“Jika ku tahu hadirmu hanya sebentar, tak akan ku sia-siakan setiap waktu berhargaku bersamamu, bunda…”
Itulah yang sedang terbesit dipikiran Senja, gadis manis berusia 17 tahun yang selalu tersenyum walaupun dibalik senyumnya ada sejuta luka yang Ia tahan. Bagaimana mungkin gadis mungil itu bisa begitu ceria dan selalu terlihat kuat di depan orang lain?!
Mungkin Ia dahulu bisa tertawa lepas tanpa ada bayang hitam yang mengikuti dibalik tawanya itu, namun sekarang lain lagi keadaannya. Takdir terlalu kejam, mutiara yang amat berharga baginya harus ia relakan..
Ramadan tiba, Senja menyadari Tuhan begitu luas kasih-Nya, Ia masih diberikan kesempatan untuk bertemu dengan bulan penuh pengampunan dan kemuliaan. Namun ada kesedihan yang amat mendalam dirasakan pada malam ini, malam menjelang puasa. Tak ada lagi sosok hangat yang mengajaknya untuk tarawih bersama, tak ada lagi suara merdu yang membangunkannya untuk sahur, tak ada yang menjadi tempat keluh kesahnya dikala godaan puasa datang, dan tak ada sosok yang selalu tersenyum manis disaat menyiapkan hidangan berbuka puasa. Ah, Senja amat merindukan sang bunda, mutiaranya itu.

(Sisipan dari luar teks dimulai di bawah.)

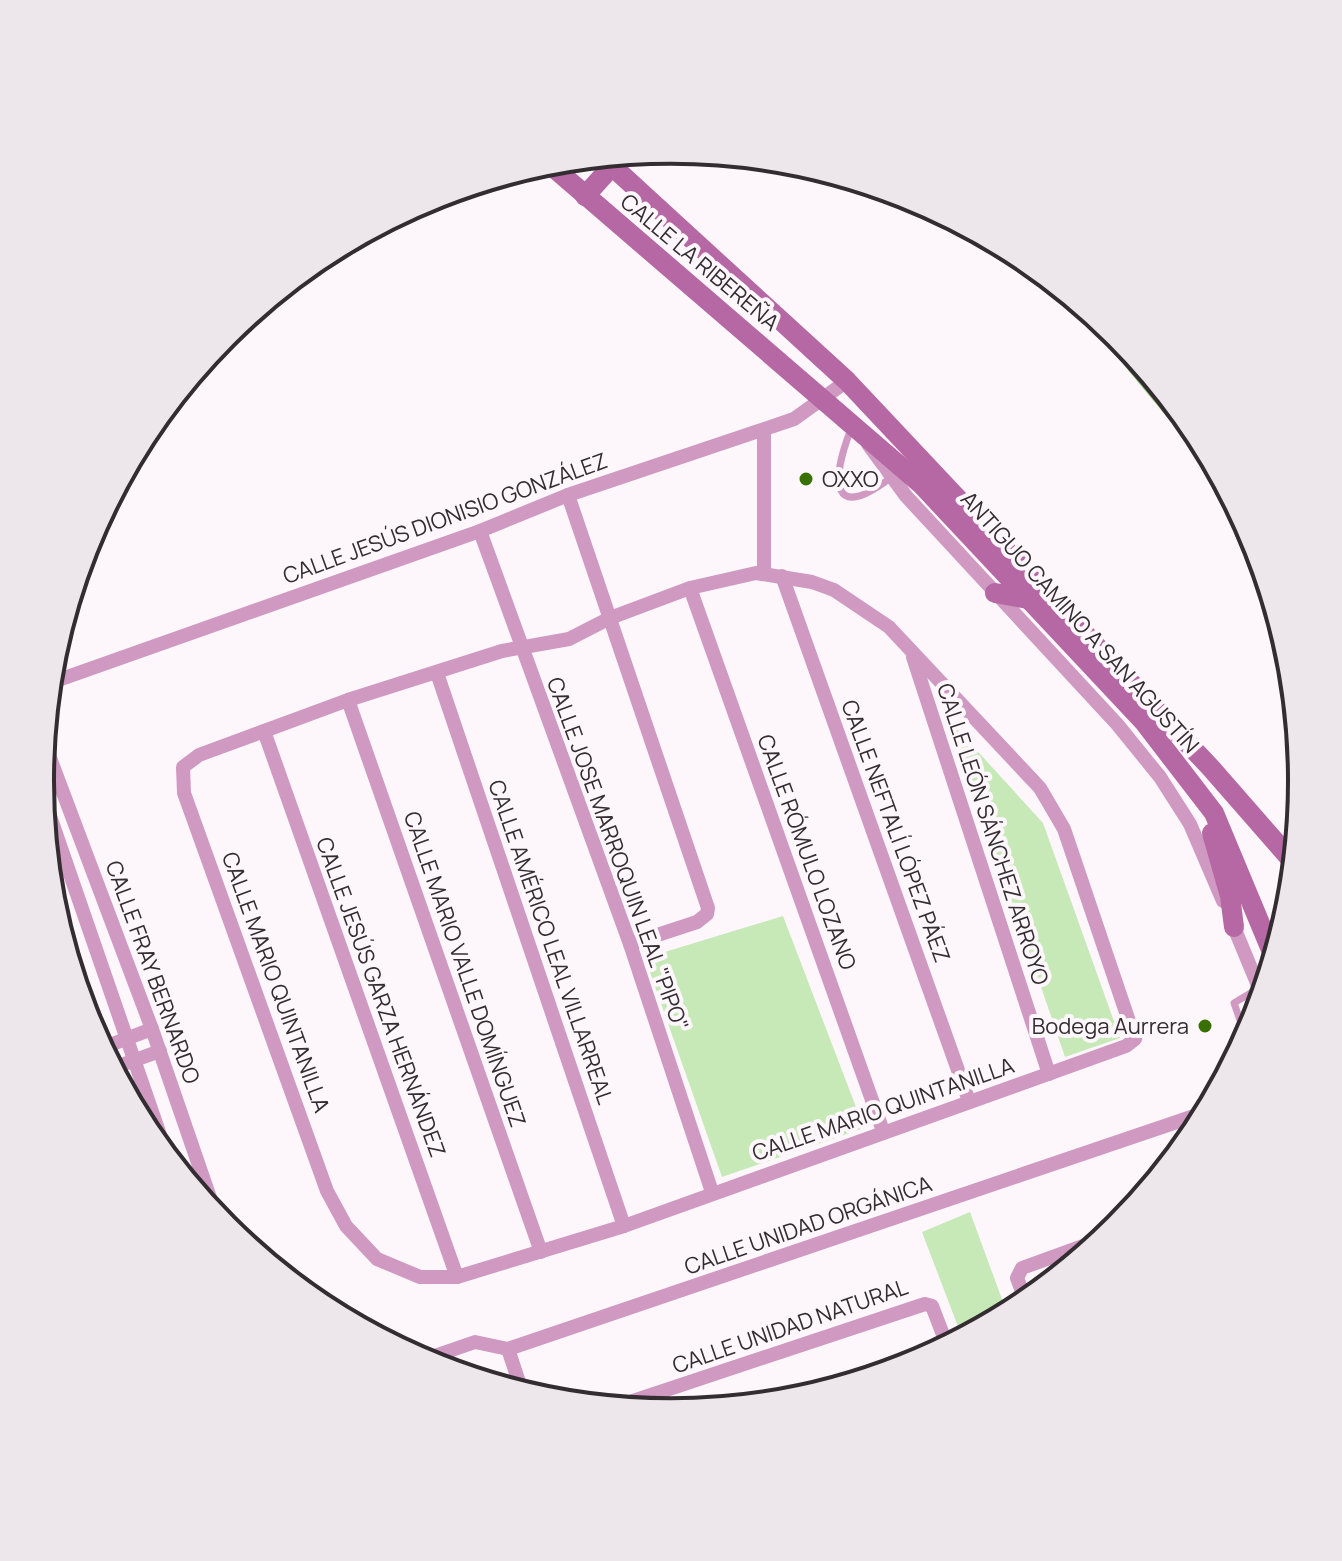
<svg xmlns="http://www.w3.org/2000/svg" width="1342" height="1561" font-family="Manrope,sans-serif">
<rect width="100%" height="100%" fill="#fdf7fb"/>
<!-- green -->
<g fill="#c7e8b7">
<polygon points="950,721 1043,823 1120,1038 1065,1057"/>
<polygon points="783,916 864,1128 722,1177 645,958"/>
<polygon points="970,1212 1007,1313 962,1337 922,1232"/>
</g>
<g fill="none" stroke-linecap="round" stroke-linejoin="round">
<!-- river -->
<polyline stroke="#88bc6b" stroke-width="26" points="1111,329 1197,433"/>
<!-- lane -->
<g stroke="#cf99c1" stroke-width="7">
<path d="M 851,429 C 831,480 830,525 893,476"/>
<polyline points="1246,1037 1234,1003 1259,988"/>
</g>
<!-- street -->
<g stroke="#cf99c1" stroke-width="14">
<polyline points="868,444 906,496 1117,724 1160,777 1190,824 1223,901"/>
<polyline points="568,495 708,908 707,914 697,922 630,944"/>
<polyline points="480,531 630,944 712,1192"/>
<polygon points="756,573 812,582 834,590 889,627 1040,788 1064,829 1135,1039 1126,1046 624,1226 457,1277 420,1277 377,1259 346,1226 327,1191 184,793 183,767 199,755 348,700 502,651 569,639 610,618 690,588"/>
<polyline points="764,574 764,430"/>
<polyline points="782,576 969,1101"/>
<polyline points="690,588 883,1131"/>
<polyline points="913,657 1049,1074"/>
<polyline points="437,673 624,1226"/>
<polyline points="50,683 480,531 568,495 794,419 847,381"/>
<polyline points="348,700 541,1252"/>
<polyline points="264,731 457,1277"/>
<polyline points="44,742 152,1029 217,1218"/>
<polyline points="41,790 168,1158"/>
<polyline points="1231,920 1262,995"/>
<polyline points="102,1048 152,1029"/>
<polyline points="113,1068 160,1051"/>
<polyline points="1026,1302 1017,1278 1022,1268 1102,1239"/>
<polyline points="508,1349 522,1391"/>
<polyline points="423,1360 475,1342 508,1349 1206,1112"/>
<polyline points="618,1406 925,1304 932,1306 947,1345"/>
</g>
<!-- secondary -->
<g stroke="#b668a4" stroke-width="20">
<polyline points="601,156 847,381 1210,767 1294,863"/>
<polyline points="547,162 922,485 1144,722 1214,813 1274,957"/>
<polyline points="585,196 612,166"/>
<polyline points="995,593 1028,599"/>
<polyline points="1212,833 1230,896 1234,927"/>
</g>
</g>
<!-- markers -->
<g fill="#387100" stroke="#fdf7fb" stroke-width="3">
<circle cx="806" cy="479" r="8"/>
<circle cx="1205" cy="1026" r="8"/>
</g>
<g text-anchor="middle" stroke-width="8" stroke-linejoin="round" paint-order="stroke">
<!-- street labels -->
<g font-size="22" fill="#332d31" stroke="#fdf7fb">
<text transform="translate(700 262) rotate(40)" y="8">CALLE LA RIBEREÑA</text>
<text transform="translate(445 518) rotate(-20)" y="8">CALLE JESÚS DIONISIO GONZÁLEZ</text>
<text transform="translate(1080 622) rotate(48)" y="8">ANTIGUO CAMINO A SAN AGUSTÍN</text>
<text transform="translate(896 831) rotate(70)" y="8">CALLE NEFTALÍ LÓPEZ PÁEZ</text>
<text transform="translate(993 834) rotate(72)" y="8">CALLE LEÓN SÁNCHEZ ARROYO</text>
<text transform="translate(807 852) rotate(70)" y="8">CALLE RÓMULO LOZANO</text>
<text transform="translate(618 854) rotate(70)" y="8">CALLE JOSE MARROQUIN LEAL "PIPO"</text>
<text transform="translate(551 942) rotate(71)" y="8">CALLE AMÉRICO LEAL VILLARREAL</text>
<text transform="translate(465 969) rotate(71)" y="8">CALLE MARIO VALLE DOMÍNGUEZ</text>
<text transform="translate(153 972) rotate(70)" y="8">CALLE FRAY BERNARDO</text>
<text transform="translate(276 982) rotate(70)" y="8">CALLE MARIO QUINTANILLA</text>
<text transform="translate(381 997) rotate(70)" y="8">CALLE JESÚS GARZA HERNÁNDEZ</text>
<text transform="translate(883 1109) rotate(-19)" y="8">CALLE MARIO QUINTANILLA</text>
<text transform="translate(808 1225) rotate(-19)" y="8">CALLE UNIDAD ORGÁNICA</text>
<text transform="translate(790 1326) rotate(-19)" y="8">CALLE UNIDAD NATURAL</text>
</g>
<!-- poi labels -->
<g font-size="22" fill="#332d31" stroke="#fdf7fb" text-anchor="start">
<text x="822" y="487">OXXO</text>
<text x="1189" y="1034" text-anchor="end">Bodega Aurrera</text>
</g>
</g>
<!-- crop -->
<path d="M0 0H1342V1561H0ZM54 781a617 617 0 1 1 1234 0a617 617 0 1 1-1234 0Z" fill="#ede7eb" fill-rule="evenodd"/>
<path fill="none" stroke="#332d31" stroke-width="4" d="M54 781a617 617 0 1 1 1234 0a617 617 0 1 1-1234 0Z"/>
</svg>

Ia teringat saat-saat Ramadan tahun lalu, ketika banyaknya ajakan buka bersama dengan teman-teman baik dari teman semasa SMP maupun SMA, hampir seperempat Ramadan Ia habiskan untuk menghadiri ajakan-ajakan tersebut. Seringkali Ia abai dengan alasan bosan buka puasa di rumah ketika sang bunda melarangnya untuk pergi. Tidak hanya itu, saat sang bunda membangunkannya untuk sahur dan Ia yang tak kunjung bangun dari kasur, Senja amat merindukan saat-saat itu. Jika diingatnya saat ini, penyesalan itu muncul. Rasa bersalah karena mengabaikan sang bunda dan semua makanan serta minuman yang sudah disiapkannya untuk berbuka puasa.
“Andai lebih banyak kuhabiskan waktu untuk berbuka puasa bersama bunda, andai tak kuabaikan semua ucapannya, ajakannya, senyumnya, dan wajah khawatirnya…” ucapnya sambil terisak.
“Tuhan, andai tak ku abaikan waktu berharga yang kau berikan bersama bunda..” ucapnya sambil tersenyum getir menyadari bahwa penyesalan selalu datang belakangan dan tak mungkin waktu dapat diulang kembali.
Saat ini waktu terus berjalan, tak ingin Ia sia-siakan lagi waktu berharga bersama sang ayah, baginya cukup mutiaranya yang harus Ia relakan dengan penyesalan yang membayangi. Sedikit waktu yang bisa Ia habiskan bersama sang ayah tak akan Ia sia-siakan. Menjalani kehidupan menuju dewasa tanpa sang bunda amat sulit baginya, namun dunianya harus tetap berjalan dengan tawa walau terbayang luka.
Bagaimanapun, Senja amat mensyukuri Ramadan kali ini dan berusaha memaksimalkan perannya sebagai hamba sekaligus anak yang beranjak dewasa. Ia harus kuat dan mampu menata dunianya agar penyesalan tak datang dua kali.